You mixed up the numbers. 32GB/s is what is mentioned for x16 Gen 4 not Gen 3.
But those numbers are just straight conversions from the GBit/s numbers and still include encoding overhead. They are theoretical numbers that cannot ever be reached. You are better off with Wikipedia numbers.
Already available TB devices use mostly TB3 controllers and / or only have x4 Gen 3 slots for components like NVMes and GPUs.
The theoretical max. speed for TB3/USB4 with x4 Gen 3 is around 3.31-3.4 GB/s with all the overheads I know of subtracted.
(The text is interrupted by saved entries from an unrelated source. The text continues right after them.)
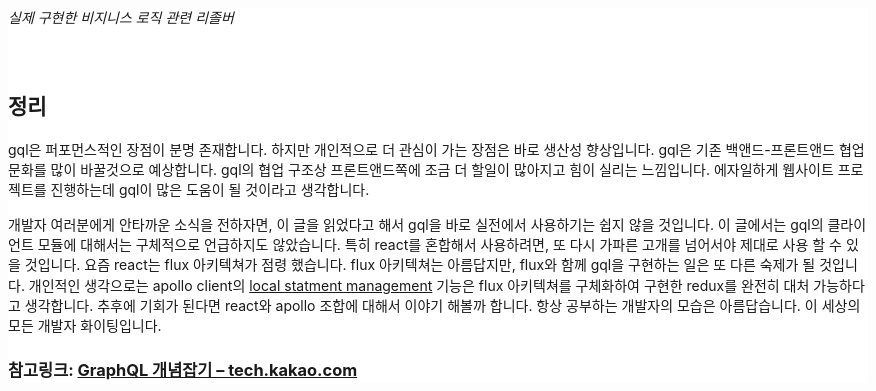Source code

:*실제 구현한 비지니스 로직 관련 리졸버*

<br>

## 정리

gql은 퍼포먼스적인 장점이 분명 존재합니다. 하지만 개인적으로 더 관심이 가는 장점은 바로 생산성 향상입니다. gql은 기존 백앤드-프론트앤드 협업 문화를 많이 바꿀것으로 예상합니다. gql의 협업 구조상 프론트앤드쪽에 조금 더 할일이 많아지고 힘이 실리는 느낌입니다. 에자일하게 웹사이트 프로젝트를 진행하는데 gql이 많은 도움이 될 것이라고 생각합니다.

개발자 여러분에게 안타까운 소식을 전하자면, 이 글을 읽었다고 해서 gql을 바로 실전에서 사용하기는 쉽지 않을 것입니다. 이 글에서는 gql의 클라이언트 모듈에 대해서는 구체적으로 언급하지도 않았습니다. 특히 react를 혼합해서 사용하려면, 또 다시 가파른 고개를 넘어서야 제대로 사용 할 수 있을 것입니다. 요즘 react는 flux 아키텍쳐가 점령 했습니다. flux 아키텍쳐는 아름답지만, flux와 함께 gql을 구현하는 일은 또 다른 숙제가 될 것입니다. 개인적인 생각으로는 apollo client의 [local statment management](https://www.apollographql.com/docs/react/essentials/local-state) 기능은 flux 아키텍쳐를 구체화하여 구현한 redux를 완전히 대처 가능하다고 생각합니다. 추후에 기회가 된다면 react와 apollo 조합에 대해서 이야기 해볼까 합니다. 항상 공부하는 개발자의 모습은 아름답습니다. 이 세상의 모든 개발자 화이팅입니다.



### 참고링크: [GraphQL 개념잡기 – tech.kakao.com](https://tech.kakao.com/2019/08/01/graphql-basic/)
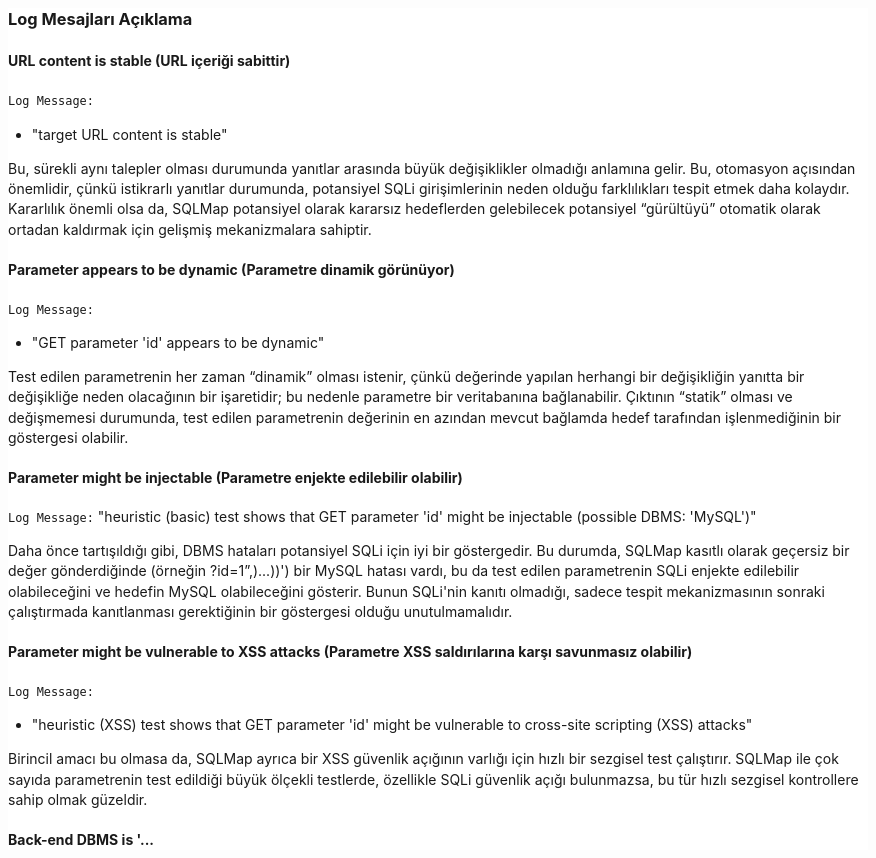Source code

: 
### Log Mesajları Açıklama


#### URL content is stable (URL içeriği sabittir)

`Log Message:`

- "target URL content is stable"

Bu, sürekli aynı talepler olması durumunda yanıtlar arasında büyük değişiklikler olmadığı anlamına gelir. Bu, otomasyon açısından önemlidir, çünkü istikrarlı yanıtlar durumunda, potansiyel SQLi girişimlerinin neden olduğu farklılıkları tespit etmek daha kolaydır. Kararlılık önemli olsa da, SQLMap potansiyel olarak kararsız hedeflerden gelebilecek potansiyel “gürültüyü” otomatik olarak ortadan kaldırmak için gelişmiş mekanizmalara sahiptir.


#### Parameter appears to be dynamic (Parametre dinamik görünüyor)

`Log Message:`

- "GET parameter 'id' appears to be dynamic"

Test edilen parametrenin her zaman “dinamik” olması istenir, çünkü değerinde yapılan herhangi bir değişikliğin yanıtta bir değişikliğe neden olacağının bir işaretidir; bu nedenle parametre bir veritabanına bağlanabilir. Çıktının “statik” olması ve değişmemesi durumunda, test edilen parametrenin değerinin en azından mevcut bağlamda hedef tarafından işlenmediğinin bir göstergesi olabilir.


#### Parameter might be injectable (Parametre enjekte edilebilir olabilir)

`Log Message:` "heuristic (basic) test shows that GET parameter 'id' might be injectable (possible DBMS: 'MySQL')"

Daha önce tartışıldığı gibi, DBMS hataları potansiyel SQLi için iyi bir göstergedir. Bu durumda, SQLMap kasıtlı olarak geçersiz bir değer gönderdiğinde (örneğin ?id=1”,)...))') bir MySQL hatası vardı, bu da test edilen parametrenin SQLi enjekte edilebilir olabileceğini ve hedefin MySQL olabileceğini gösterir. Bunun SQLi'nin kanıtı olmadığı, sadece tespit mekanizmasının sonraki çalıştırmada kanıtlanması gerektiğinin bir göstergesi olduğu unutulmamalıdır.


#### Parameter might be vulnerable to XSS attacks (Parametre XSS saldırılarına karşı savunmasız olabilir)

`Log Message:`

- "heuristic (XSS) test shows that GET parameter 'id' might be vulnerable to cross-site scripting (XSS) attacks"

Birincil amacı bu olmasa da, SQLMap ayrıca bir XSS güvenlik açığının varlığı için hızlı bir sezgisel test çalıştırır. SQLMap ile çok sayıda parametrenin test edildiği büyük ölçekli testlerde, özellikle SQLi güvenlik açığı bulunmazsa, bu tür hızlı sezgisel kontrollere sahip olmak güzeldir.



#### Back-end DBMS is '...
NVMes can in practice reach 3.1 GB/s usable speeds over that, GPUs will achieve less (more in the neighborhood of 2.6GB/s), probably for reaons having to do with the protocol and latency.
New ASM2464 controllers do support x4 Gen 4 on the port (the raw number is 64G), which would already be more than USB4 40G can transfer. That comes out to ~ 3.9-4 GB/s of theoretical max. bandwidth, with NVMe enclosures having shown 3.7 GB/s real-world.
Anything more would require newer USB4 versions with some fixes and 80G or asymmetric 120G modes. So you can expect further doubling of the bandwidth and a bit more in the next few generations.